- [What is expected]: What you return must be the lines of the data that hold the word "gimp".
··· Source records ···
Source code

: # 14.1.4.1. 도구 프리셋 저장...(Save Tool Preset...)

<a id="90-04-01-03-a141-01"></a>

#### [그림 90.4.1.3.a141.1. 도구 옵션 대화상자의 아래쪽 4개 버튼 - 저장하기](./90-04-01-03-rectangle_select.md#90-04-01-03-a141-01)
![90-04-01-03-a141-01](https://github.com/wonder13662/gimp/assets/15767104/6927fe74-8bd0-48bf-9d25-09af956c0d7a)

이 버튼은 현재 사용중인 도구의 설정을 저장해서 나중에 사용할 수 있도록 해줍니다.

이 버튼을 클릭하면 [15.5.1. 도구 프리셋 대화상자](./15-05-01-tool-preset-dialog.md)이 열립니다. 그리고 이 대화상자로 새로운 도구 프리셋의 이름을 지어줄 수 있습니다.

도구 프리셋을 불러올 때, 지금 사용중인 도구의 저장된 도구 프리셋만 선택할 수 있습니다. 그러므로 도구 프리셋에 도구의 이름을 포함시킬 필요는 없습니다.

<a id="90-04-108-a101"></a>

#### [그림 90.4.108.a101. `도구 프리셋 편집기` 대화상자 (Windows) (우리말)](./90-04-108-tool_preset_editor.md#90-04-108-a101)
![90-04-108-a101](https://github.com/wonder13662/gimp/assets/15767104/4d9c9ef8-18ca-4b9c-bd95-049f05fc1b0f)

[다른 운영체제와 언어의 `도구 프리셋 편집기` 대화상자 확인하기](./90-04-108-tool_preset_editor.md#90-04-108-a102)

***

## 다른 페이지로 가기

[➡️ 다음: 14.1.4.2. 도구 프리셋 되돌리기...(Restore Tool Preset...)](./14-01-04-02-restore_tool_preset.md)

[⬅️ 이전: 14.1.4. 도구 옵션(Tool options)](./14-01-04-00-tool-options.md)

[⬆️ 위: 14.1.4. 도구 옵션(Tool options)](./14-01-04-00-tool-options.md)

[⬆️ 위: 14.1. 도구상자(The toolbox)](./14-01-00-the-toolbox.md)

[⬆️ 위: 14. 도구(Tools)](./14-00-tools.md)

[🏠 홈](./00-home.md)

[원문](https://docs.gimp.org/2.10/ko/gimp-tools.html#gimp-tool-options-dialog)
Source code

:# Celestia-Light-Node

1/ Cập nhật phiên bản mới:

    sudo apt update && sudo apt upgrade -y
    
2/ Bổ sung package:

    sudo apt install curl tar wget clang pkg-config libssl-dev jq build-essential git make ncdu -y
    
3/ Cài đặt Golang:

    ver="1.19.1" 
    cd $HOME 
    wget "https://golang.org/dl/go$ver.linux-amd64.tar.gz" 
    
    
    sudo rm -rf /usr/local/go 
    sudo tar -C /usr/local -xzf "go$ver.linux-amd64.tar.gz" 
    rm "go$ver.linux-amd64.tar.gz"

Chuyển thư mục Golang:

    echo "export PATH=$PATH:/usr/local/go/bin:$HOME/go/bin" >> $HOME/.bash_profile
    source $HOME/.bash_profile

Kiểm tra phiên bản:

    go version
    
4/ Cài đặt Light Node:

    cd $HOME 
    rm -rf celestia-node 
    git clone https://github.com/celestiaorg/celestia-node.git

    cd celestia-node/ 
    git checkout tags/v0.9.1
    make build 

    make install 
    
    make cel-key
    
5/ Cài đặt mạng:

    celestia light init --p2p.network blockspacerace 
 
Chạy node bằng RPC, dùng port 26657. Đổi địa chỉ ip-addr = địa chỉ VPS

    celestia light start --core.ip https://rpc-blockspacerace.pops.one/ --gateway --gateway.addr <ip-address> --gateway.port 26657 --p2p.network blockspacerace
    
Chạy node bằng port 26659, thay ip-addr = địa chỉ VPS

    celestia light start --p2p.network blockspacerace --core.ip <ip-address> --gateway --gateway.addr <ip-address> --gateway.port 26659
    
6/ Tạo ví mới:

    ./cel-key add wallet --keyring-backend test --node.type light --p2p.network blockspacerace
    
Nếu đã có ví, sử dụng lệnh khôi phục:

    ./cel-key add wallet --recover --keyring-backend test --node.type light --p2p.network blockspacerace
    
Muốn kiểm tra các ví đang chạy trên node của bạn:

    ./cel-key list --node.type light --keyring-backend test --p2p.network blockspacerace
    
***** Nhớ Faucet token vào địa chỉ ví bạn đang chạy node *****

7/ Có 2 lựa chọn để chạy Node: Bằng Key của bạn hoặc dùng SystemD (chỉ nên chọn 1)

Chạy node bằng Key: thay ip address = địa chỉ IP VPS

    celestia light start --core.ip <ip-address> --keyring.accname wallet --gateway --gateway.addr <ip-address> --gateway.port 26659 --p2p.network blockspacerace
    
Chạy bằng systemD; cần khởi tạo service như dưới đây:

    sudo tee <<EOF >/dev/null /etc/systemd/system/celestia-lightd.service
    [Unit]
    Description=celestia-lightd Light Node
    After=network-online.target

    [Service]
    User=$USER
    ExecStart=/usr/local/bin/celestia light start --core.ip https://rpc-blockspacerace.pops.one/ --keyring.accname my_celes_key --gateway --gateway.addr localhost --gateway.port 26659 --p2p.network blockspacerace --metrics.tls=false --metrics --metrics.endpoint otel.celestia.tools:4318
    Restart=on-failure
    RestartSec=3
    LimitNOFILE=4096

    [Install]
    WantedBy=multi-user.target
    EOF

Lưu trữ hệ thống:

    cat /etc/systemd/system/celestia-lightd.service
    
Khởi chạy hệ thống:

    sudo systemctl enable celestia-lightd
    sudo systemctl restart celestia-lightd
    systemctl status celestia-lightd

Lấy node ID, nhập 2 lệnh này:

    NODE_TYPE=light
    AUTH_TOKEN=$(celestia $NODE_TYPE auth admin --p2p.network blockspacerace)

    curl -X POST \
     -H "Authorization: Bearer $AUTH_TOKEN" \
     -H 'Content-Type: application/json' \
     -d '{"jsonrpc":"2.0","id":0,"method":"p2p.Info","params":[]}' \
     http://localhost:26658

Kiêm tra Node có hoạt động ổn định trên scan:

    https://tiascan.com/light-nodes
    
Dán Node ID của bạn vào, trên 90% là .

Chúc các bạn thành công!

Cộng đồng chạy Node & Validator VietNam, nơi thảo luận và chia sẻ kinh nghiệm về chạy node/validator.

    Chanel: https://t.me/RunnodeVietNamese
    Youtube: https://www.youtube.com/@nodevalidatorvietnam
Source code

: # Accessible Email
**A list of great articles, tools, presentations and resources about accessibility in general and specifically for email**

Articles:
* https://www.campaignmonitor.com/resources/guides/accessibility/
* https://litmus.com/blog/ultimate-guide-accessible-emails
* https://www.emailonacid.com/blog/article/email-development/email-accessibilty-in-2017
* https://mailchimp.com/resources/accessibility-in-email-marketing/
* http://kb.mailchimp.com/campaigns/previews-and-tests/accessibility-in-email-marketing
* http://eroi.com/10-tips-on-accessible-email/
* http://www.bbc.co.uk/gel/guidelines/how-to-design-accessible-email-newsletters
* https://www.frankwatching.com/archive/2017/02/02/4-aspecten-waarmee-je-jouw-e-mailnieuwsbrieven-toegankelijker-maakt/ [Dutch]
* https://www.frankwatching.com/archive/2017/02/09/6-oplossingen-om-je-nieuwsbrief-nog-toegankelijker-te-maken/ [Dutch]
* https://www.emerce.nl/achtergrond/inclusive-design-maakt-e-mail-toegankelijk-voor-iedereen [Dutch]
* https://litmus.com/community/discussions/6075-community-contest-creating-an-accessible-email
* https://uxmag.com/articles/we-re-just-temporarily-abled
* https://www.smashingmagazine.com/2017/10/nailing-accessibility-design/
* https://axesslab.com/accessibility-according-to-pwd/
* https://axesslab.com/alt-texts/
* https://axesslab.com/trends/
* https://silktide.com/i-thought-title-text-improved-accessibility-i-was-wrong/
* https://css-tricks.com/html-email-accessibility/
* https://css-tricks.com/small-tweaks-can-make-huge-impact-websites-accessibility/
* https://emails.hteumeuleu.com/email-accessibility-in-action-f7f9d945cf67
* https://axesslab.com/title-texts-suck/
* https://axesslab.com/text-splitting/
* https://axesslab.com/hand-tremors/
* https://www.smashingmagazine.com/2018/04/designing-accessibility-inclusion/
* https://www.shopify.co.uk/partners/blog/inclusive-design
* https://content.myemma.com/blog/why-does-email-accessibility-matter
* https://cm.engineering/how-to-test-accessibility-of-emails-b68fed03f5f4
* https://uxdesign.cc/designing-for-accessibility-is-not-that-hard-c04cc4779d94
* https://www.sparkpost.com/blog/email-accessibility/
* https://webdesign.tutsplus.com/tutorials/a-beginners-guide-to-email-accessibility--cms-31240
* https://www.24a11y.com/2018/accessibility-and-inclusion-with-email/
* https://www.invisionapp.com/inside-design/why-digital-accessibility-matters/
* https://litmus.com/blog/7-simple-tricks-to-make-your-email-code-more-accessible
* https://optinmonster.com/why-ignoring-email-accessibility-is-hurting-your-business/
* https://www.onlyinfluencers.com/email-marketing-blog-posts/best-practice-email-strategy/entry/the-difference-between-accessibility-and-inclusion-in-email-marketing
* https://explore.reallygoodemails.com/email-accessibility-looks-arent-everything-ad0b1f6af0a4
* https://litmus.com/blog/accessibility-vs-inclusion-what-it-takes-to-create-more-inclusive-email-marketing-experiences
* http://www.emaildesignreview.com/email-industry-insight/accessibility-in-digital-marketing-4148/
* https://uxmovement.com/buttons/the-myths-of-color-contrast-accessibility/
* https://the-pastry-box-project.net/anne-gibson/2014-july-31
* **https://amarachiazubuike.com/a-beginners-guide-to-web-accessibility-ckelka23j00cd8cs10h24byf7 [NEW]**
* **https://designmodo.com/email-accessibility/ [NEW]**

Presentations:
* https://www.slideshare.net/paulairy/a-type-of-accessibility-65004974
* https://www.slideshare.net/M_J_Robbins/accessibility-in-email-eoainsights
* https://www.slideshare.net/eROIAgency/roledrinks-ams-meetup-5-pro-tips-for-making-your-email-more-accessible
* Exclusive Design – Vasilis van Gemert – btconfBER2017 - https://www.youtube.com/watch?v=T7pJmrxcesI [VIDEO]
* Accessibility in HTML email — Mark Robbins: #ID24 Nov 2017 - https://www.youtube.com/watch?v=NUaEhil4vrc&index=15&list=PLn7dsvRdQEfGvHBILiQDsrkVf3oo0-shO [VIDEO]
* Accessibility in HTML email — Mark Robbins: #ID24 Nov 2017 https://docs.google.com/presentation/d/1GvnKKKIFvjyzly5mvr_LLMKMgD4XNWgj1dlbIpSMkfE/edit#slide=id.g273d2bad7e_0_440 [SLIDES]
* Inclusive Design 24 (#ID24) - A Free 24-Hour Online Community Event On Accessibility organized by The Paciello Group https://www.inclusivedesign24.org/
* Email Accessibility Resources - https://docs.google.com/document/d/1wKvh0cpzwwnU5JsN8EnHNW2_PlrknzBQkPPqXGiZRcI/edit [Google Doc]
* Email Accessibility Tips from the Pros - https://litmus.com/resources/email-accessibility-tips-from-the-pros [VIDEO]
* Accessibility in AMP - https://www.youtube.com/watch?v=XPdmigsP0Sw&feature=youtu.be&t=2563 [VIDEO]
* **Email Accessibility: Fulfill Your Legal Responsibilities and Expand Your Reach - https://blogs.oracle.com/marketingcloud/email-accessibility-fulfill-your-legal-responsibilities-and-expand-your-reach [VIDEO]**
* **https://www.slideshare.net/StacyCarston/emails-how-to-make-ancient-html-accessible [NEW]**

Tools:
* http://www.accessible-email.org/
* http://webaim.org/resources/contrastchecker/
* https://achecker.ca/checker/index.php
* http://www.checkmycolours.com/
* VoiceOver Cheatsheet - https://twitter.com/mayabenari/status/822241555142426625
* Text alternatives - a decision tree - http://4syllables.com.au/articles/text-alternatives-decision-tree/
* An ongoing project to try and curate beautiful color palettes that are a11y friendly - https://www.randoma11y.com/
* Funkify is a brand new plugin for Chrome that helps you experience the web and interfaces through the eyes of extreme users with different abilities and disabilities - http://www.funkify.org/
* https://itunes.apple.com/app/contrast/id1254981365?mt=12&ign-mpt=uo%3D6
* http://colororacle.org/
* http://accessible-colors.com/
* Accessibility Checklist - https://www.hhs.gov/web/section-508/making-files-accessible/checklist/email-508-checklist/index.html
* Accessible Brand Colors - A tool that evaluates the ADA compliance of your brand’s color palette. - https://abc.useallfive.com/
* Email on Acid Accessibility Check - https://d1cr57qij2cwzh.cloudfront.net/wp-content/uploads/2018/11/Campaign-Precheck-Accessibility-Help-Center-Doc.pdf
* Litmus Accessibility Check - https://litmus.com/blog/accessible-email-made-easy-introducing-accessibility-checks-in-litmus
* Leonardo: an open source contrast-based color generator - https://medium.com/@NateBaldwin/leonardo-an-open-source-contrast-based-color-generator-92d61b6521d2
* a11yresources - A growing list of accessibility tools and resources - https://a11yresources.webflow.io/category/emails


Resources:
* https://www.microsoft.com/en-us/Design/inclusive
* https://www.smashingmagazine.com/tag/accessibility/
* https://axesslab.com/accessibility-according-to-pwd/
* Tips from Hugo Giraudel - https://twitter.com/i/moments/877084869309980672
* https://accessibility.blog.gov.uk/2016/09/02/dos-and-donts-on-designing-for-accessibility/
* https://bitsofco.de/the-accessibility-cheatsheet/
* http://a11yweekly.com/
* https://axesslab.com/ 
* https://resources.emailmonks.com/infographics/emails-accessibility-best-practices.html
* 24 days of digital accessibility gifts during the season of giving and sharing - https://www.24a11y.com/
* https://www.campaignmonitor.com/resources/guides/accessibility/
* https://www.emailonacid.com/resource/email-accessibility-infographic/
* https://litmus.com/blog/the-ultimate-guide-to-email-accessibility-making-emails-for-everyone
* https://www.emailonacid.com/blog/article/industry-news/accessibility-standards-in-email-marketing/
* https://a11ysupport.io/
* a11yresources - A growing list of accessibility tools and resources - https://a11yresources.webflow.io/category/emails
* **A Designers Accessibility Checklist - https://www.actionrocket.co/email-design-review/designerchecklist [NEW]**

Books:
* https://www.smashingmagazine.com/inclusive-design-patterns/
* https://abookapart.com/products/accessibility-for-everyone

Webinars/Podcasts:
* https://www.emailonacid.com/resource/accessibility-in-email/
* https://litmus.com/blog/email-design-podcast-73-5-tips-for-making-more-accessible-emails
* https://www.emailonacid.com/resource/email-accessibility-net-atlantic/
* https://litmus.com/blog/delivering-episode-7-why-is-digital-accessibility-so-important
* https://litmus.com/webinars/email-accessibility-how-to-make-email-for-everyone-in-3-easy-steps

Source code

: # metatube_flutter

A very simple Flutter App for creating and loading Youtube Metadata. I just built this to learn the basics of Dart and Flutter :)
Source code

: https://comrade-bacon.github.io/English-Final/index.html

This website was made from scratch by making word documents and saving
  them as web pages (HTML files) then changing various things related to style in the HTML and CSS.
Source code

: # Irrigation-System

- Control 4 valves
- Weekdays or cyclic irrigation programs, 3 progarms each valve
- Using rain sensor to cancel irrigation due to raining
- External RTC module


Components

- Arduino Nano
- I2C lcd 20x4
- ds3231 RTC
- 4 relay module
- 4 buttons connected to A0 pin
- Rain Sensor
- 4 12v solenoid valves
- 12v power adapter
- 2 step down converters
···
- [Result of this exercise]:
![90-04-01-03-a141-01](https://github.com/wonder13662/gimp/assets/15767104/6927fe74-8bd0-48bf-9d25-09af956c0d7a)
![90-04-108-a101](https://github.com/wonder13662/gimp/assets/15767104/4d9c9ef8-18ca-4b9c-bd95-049f05fc1b0f)
[원문](https://docs.gimp.org/2.10/ko/gimp-tools.html#gimp-tool-options-dialog)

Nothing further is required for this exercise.